Please pick out every line in the data below that contains the word "order" and copy each one. Case counts.

-- Data for this task start --

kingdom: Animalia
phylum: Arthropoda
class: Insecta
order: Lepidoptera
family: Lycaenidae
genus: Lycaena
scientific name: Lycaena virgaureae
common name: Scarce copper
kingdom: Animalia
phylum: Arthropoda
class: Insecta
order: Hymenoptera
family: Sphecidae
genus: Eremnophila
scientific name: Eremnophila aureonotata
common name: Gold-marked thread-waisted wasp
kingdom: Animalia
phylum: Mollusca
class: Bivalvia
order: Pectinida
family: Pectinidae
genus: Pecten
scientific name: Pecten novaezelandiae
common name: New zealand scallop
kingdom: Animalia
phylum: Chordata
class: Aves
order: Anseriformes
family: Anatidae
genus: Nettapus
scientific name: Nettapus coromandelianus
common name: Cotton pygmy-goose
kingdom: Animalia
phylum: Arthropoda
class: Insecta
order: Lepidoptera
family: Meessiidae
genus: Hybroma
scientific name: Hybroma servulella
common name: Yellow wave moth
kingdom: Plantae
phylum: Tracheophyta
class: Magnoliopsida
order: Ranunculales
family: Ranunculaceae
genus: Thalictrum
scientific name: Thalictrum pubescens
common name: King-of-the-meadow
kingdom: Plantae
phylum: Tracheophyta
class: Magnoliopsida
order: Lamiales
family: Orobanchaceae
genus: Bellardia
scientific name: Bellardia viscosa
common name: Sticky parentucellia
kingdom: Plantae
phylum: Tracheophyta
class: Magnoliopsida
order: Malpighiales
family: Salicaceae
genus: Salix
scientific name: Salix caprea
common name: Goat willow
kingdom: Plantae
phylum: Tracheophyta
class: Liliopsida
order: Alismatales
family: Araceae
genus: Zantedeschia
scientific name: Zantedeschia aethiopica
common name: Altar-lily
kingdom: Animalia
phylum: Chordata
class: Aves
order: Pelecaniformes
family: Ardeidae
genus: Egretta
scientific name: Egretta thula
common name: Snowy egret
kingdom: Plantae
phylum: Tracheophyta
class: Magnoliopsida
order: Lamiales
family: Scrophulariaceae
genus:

-- Data for this task end --

▶ Solution:
order: Lepidoptera
order: Hymenoptera
order: Pectinida
order: Anseriformes
order: Lepidoptera
order: Ranunculales
order: Lamiales
order: Malpighiales
order: Alismatales
order: Pelecaniformes
order: Lamiales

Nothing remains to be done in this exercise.